Prosecutors and Political Corruption

The Second Circuit tosses another major Preet Bharara case.

 
 

Former New York State Assembly speaker Sheldon Silver
Former New York State Assembly speaker Sheldon Silver PHOTO: EDUARDO MUNOZ ALVAREZ/GETTY IMAGES

Has the Supreme Court handed corrupt politicians a free pass? That’s the taunting question following an appellate court’s decision last week to toss the conviction of former New York Assembly Speaker Sheldon Silver in the wake of the High Court’s landmark 2016 McDonnell ruling. We think the answer is no, but prosecutors will have to follow the law better than former U.S. Attorney Preet Bharara did.

Readers may recall that a unanimous Supreme Court overturned the conviction of former Virginia Governor Bob McDonnell because prosecutors had too broadly interpreted the meaning of a corrupt “official act.” The act couldn’t merely be setting up a meeting or hosting an event, even if the politician had received personal gifts from the person who benefitted from the meeting, as Mr. McDonnell had. It must involve a formal exercise of government power and the public official must make the corrupt decision or take the action.

The ruling is an important check on prosecutors who have pursued corruption cases with too little evidence and for routine constituent service. But some prosecutors warned that politicians could get away with anything short of extorting a direct bribe. They’re now pointing to Silver’s appellate victory as proof.

 
 

Not so fast. The Second Circuit Court of Appeals didn’t vacate Silver’s conviction on grounds that the evidence was insufficient. Judge José Cabranes, one of the country’s most distinguished appellate judges, explicitly wrote for the court that “the evidence presented by the Government was sufficient to prove” the extortion, honest-services fraud and money-laundering counts against Silver.

The evidence at trial showed that Silver had used his political influence to set up schemes to enrich himself. The most egregious involved steering mesothelioma cases to the Weitz & Luxenberg law firm for which he did little work, in return for some $3 million in referral fees. He also cadged nearly $1 million in a real-estate referral scheme. The evidence was clear and convincing, as the jury concluded.
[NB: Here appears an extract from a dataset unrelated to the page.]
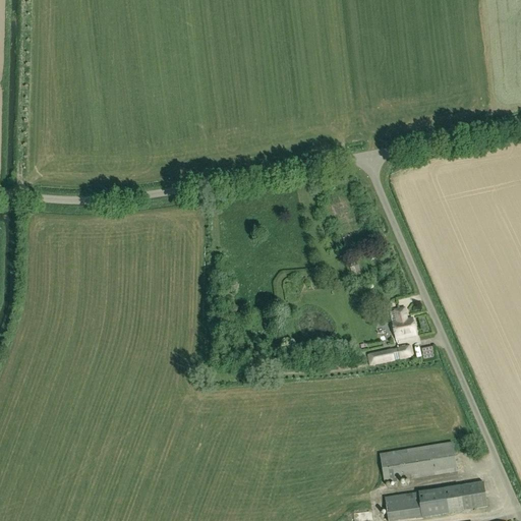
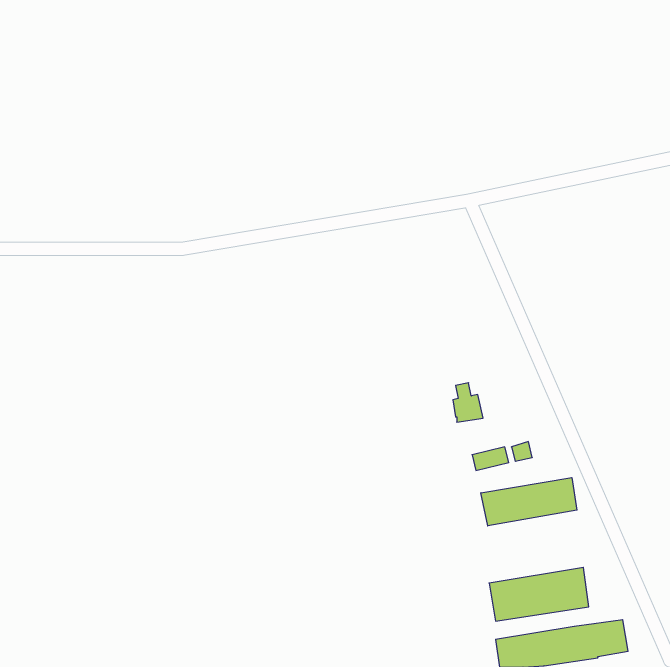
building: [393,307,416,338] -> [453,383,483,422]
building: none -> [481,478,577,526]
Judge Cabranes and two colleagues overturned the verdict because the instructions to the jury in the case did not “comport with McDonnell and are therefore in error.” Specifically, wrote the judge, “the instructions did not convey to the jury that an official action must be a decision or action on a matter involving the formal exercise of government power akin to a lawsuit, hearing, or agency determination.”

This may sound like a technicality, but accurate jury instructions are fundamental to a fair trial. And here is where Mr. Bharara’s dereliction comes in. He denied responsibility for the Silver reversal because the trial occurred before McDonnell. But he knew the highly publicized McDonnell appeal was in progress, and that the Supreme Court had already targeted overbroad honest-services indictments in its 2010 Skilling decision.
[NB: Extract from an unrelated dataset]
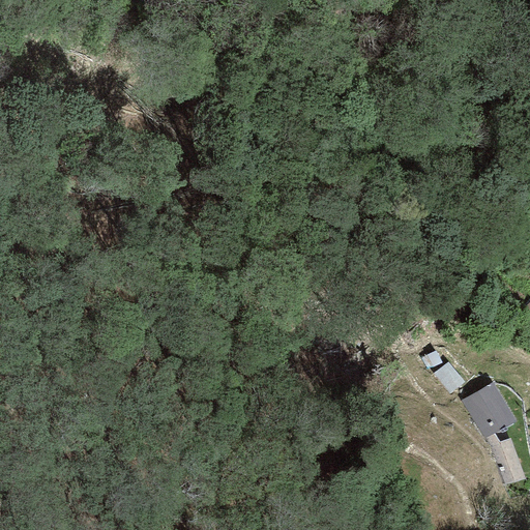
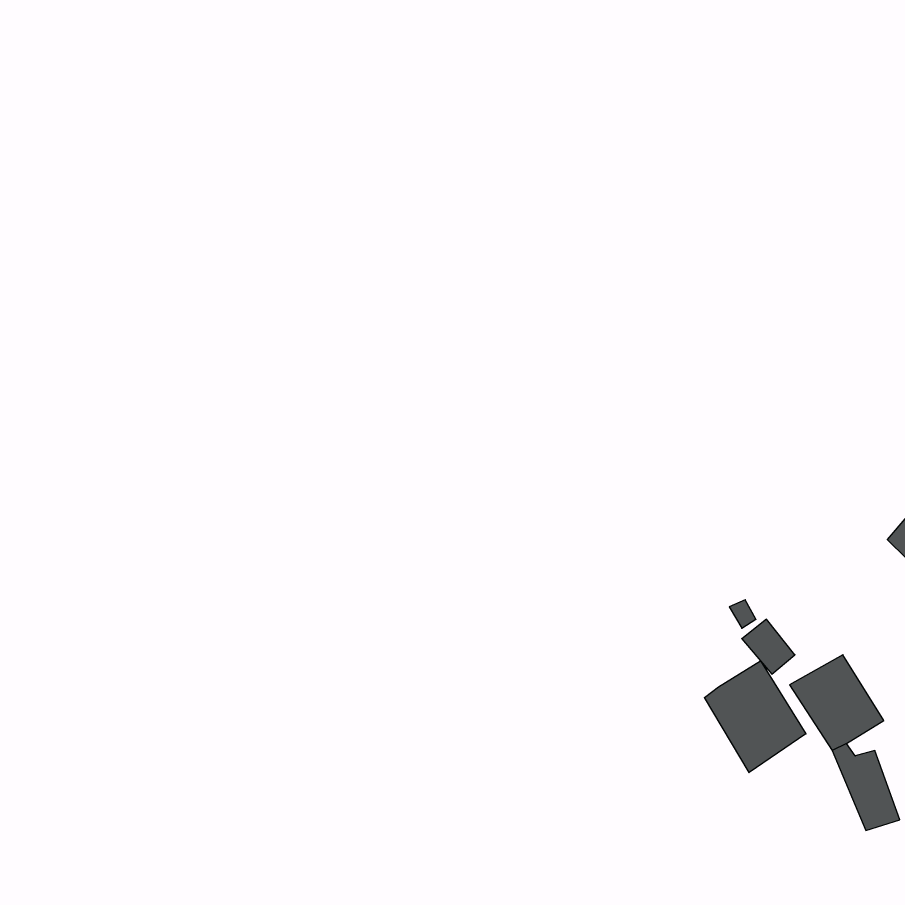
building: none -> [704,661,806,773]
As Judge Cabranes writes, “The Government expressly urged the jury to convict because an official act ‘is not limited to voting on a bill, making a speech, passing legislation, it is not limited to that,’ but rather, includes ‘any action taken or to be taken under color of official authority.’ The Government thus directly argued that the District Court’s instruction defining an official act was broader than the formal exercise of government power described in McDonnell.” (The italics are Judge Cabranes’s.)

Our guess is that Mr. Bharara was only too happy to overlook a faulty jury instruction if he could get a high-profile conviction. He took a similar risk when he exceeded the limits of insider-trading law before he was slapped down by the Second Circuit in the Newmancase. This is often the habit of prosecutors who want to make a political name for themselves and are celebrated in the press. See James Comey and Rudy Giuliani.

Mr. Bharara’s successor is vowing to retry Silver, but other corruption convictions may also be in jeopardy on appeal after the Second Circuit ruling. The lesson is that prosecutors have to follow the law even when their targets are unsavory politicians. As for reducing corruption, voters can help by refusing to tolerate the kind of political self-dealing that George Washington Plunkitt of Tammany Hall famously called “honest graft.” They can do that at the ballot box.

Appeared in the July 17, 2017, print edition.